Lean times build plant hire builds on bad

BUILDING industry gloom is not universal. Strange to relate, some companies are doing well and even benefiting from the hard times. Peter Lewis, chairman of the Surrey plant hire specialist Ashtead Group, says his company would not be as strong as it is today if the "mother of recessions" had not hit the construction industry, weakening the competition.

The Bolton-based Allen has also capitalised on rivals' distress to make acquisitions, building its tool hire division into a leading player and buying construction contracts from companies in receivership.

Both these companies are achieving dramatic profits growth and can expect the good times to continue as the construction industry cycle turns up later in the decade.

Ashtead is a phenomenal performer. In May 1984, when Mr Lewis and George Burnett gained control through a management buy-in, the group had pre- tax profits of £75,000, employed 60 people, and operated from five locations. Eleven years later, it operates from 107 depots in three continents with more than 1,200 employees, and profits are expected to top £17m in the financial year which began this month.

Mr Lewis ascribes much of this success to the way the group reacted to recession. Hire and utilisation rates plummeted in the early 1990s, which meant sharply falling profitability, even for Ashtead. Operating profits fell from 30 to 9 per cent of sales at the worst point. But not only did the group continue to use its depreciation-boosted cash flows to invest in new equipment, it took the seemingly outrageous risk of doubling its sales force. The gamble paid off in spades, as a beleaguered construction industry turned increasingly to hiring to conserve precious cash.

When, in late 1993, the management decided that the economy was finally emerging from recession, the company moved into overdrive with a chunky rights issue to create a war chest and a string of acquisitions to build the network. The benefits are being reaped with profits doubling or more in three successive half-year accounting periods. Equally impressive is the tidal wave of cash pouring into the group. A stock of more than £100m of plant for hire means the group has a hefty depreciation charge, helping generate cash flow expected to total between £35m and £40m in the current year.

This puts the group in a marvellous position to capitalise on the continuing consolidation of a fragmented industry. Many smaller operations have been battered by recession and, with finance hard to come by, are under pressure to sell. Ashtead should be able at least to double its market share, and improve profitability significantly, pointing to years of strong growth to come. On a prospective price-earnings ratio under 15 for the year just ended, falling to around 12 for 1995-96, the shares look significantly underpriced at 451p.

Allen is even cheaper, but not as excitingly focused as Ashtead on the buoyant plant hire market. Based in the North-east, with a canny and long- established management team led by the executive chairman, Don Greenhalgh, the £55m group has interests ranging from plant hire to construction, house-building, civil engineering, and property development.
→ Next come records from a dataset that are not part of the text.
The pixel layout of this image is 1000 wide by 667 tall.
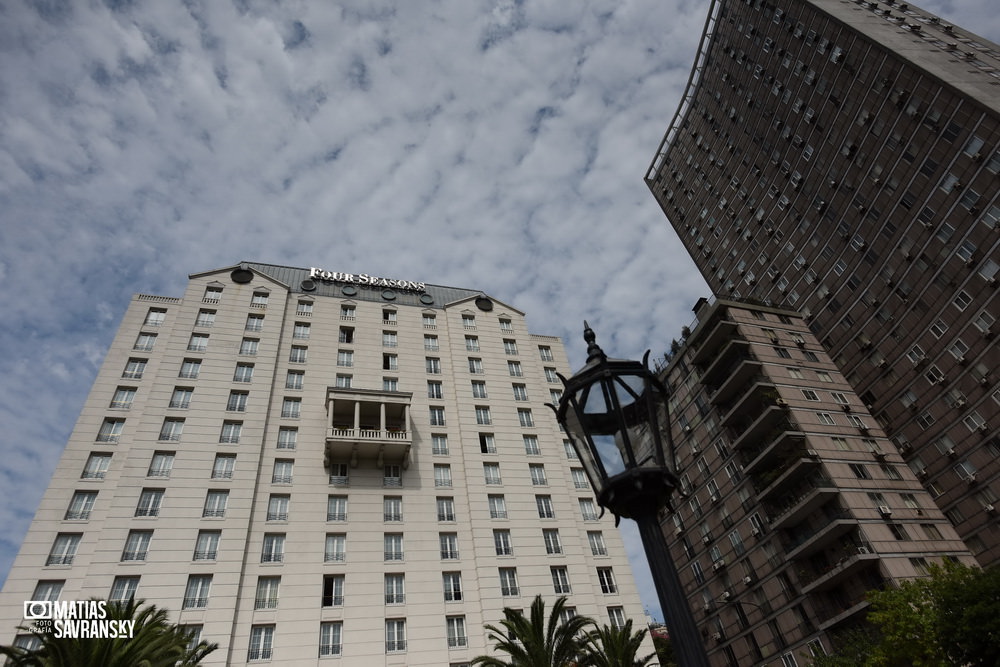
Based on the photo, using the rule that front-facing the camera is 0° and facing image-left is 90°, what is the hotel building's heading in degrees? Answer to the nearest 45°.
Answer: approximately 0°

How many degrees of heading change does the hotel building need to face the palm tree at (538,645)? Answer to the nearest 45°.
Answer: approximately 45° to its left

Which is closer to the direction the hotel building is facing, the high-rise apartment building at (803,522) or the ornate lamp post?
the ornate lamp post

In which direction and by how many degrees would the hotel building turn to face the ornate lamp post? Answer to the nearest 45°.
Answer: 0° — it already faces it

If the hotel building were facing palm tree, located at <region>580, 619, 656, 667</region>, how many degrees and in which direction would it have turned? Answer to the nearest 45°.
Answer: approximately 45° to its left

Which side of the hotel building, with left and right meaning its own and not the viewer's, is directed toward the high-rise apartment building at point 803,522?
left
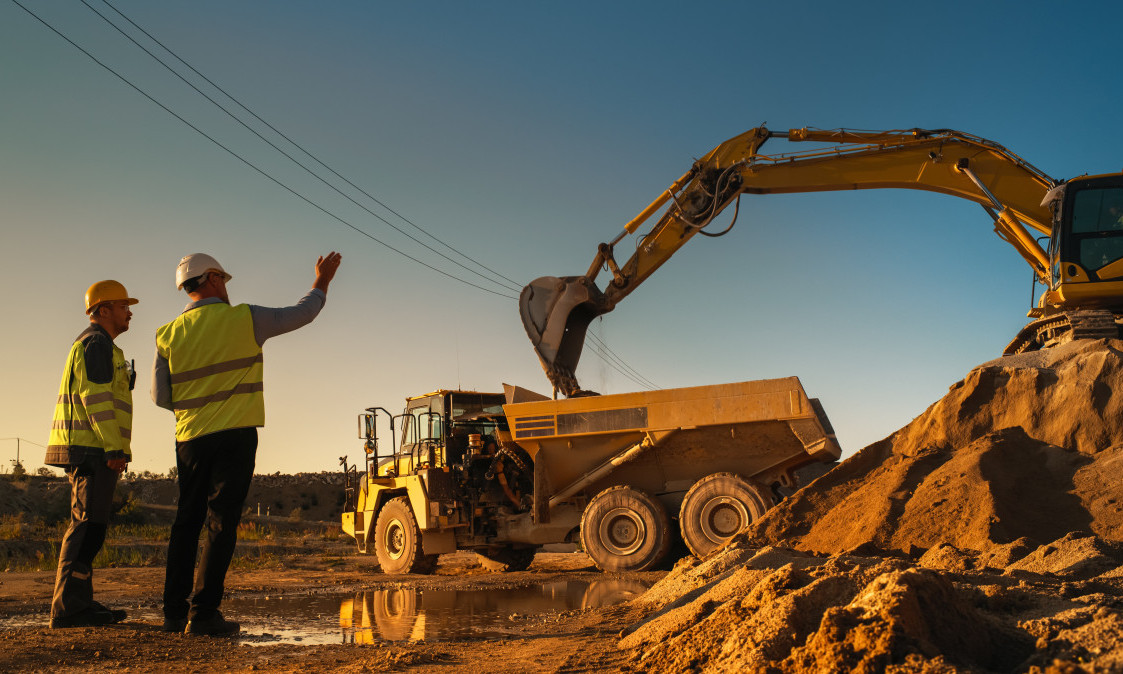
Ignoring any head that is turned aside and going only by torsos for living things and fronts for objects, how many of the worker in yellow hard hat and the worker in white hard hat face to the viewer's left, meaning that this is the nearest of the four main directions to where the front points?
0

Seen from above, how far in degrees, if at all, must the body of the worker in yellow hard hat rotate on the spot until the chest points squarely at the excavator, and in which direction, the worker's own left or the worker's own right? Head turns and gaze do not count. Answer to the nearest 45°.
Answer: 0° — they already face it

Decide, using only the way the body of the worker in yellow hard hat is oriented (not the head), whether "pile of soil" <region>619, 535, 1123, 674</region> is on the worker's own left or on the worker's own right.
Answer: on the worker's own right

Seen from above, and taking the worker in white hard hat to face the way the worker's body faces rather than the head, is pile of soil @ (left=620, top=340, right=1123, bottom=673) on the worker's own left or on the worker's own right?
on the worker's own right

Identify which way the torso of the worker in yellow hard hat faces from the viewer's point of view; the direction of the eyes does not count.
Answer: to the viewer's right

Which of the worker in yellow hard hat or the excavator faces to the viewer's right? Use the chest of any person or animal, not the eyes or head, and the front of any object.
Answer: the worker in yellow hard hat

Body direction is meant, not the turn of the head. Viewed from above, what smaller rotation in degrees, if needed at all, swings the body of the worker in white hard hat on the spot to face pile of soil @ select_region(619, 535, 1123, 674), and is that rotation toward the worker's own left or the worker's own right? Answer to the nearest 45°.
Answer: approximately 90° to the worker's own right

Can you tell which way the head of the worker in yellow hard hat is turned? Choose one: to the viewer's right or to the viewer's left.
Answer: to the viewer's right

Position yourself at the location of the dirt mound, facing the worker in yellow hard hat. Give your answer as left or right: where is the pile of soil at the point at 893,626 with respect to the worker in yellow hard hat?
left

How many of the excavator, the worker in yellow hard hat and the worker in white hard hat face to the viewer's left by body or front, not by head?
1

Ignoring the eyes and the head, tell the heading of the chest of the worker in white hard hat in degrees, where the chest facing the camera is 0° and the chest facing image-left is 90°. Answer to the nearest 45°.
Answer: approximately 225°

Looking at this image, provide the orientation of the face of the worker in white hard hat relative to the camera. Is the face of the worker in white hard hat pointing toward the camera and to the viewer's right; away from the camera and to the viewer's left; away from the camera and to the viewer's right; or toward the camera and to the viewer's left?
away from the camera and to the viewer's right

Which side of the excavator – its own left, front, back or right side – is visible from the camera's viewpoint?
left

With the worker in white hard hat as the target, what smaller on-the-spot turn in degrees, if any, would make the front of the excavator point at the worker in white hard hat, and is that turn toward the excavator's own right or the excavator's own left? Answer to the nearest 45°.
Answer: approximately 45° to the excavator's own left
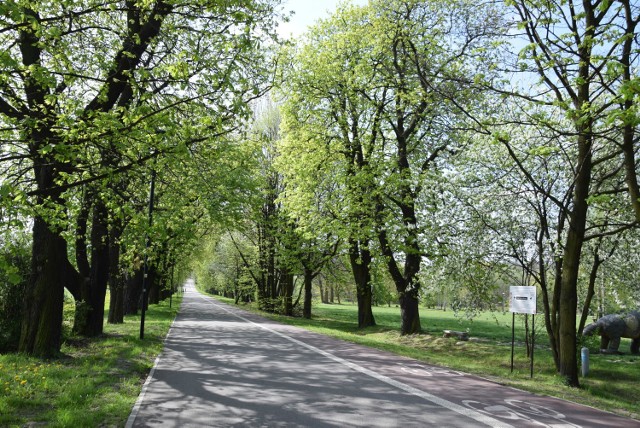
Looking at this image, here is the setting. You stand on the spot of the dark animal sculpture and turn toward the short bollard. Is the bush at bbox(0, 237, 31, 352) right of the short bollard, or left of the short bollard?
right

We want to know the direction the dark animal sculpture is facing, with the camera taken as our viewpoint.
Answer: facing to the left of the viewer

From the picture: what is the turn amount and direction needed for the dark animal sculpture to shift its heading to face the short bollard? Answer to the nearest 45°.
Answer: approximately 90° to its left

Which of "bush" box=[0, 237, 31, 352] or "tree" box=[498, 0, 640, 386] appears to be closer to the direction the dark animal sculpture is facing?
the bush

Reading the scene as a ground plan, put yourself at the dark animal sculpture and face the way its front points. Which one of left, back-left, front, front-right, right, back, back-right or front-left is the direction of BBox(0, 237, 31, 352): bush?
front-left

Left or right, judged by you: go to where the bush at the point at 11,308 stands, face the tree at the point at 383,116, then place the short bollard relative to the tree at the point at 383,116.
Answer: right

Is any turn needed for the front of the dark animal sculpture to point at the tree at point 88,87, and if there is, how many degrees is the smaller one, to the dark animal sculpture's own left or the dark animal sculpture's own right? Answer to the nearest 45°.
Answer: approximately 45° to the dark animal sculpture's own left

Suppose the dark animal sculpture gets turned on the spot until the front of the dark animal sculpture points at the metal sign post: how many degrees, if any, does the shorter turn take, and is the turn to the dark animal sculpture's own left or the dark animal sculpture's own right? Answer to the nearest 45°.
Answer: approximately 90° to the dark animal sculpture's own left

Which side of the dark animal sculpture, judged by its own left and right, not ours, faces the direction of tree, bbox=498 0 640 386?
left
After pre-tax profits fell from £5.25m to £1.51m between 1991 and 1993, results due on 26 June for the year to March should see the group back to profits approaching a record £6m. That will give earnings per share of 13p and a p/e of 13 at 170p. This should fall towards 10 if profits beat £7m for the current year.

The driving force behind the growth is an inspired expansion of the tool hire business, which Mr Greenhalgh says is enjoying excellent trading. He says there are slight signs of an improving trend in house-building, construction and commercial property development. If these divisions improve while tool hire continues strongly, then the middle 1990s could be a vintage period for the group. The shares, with the additional appeal of an above-average yield around 4.5 per cent, look attractive.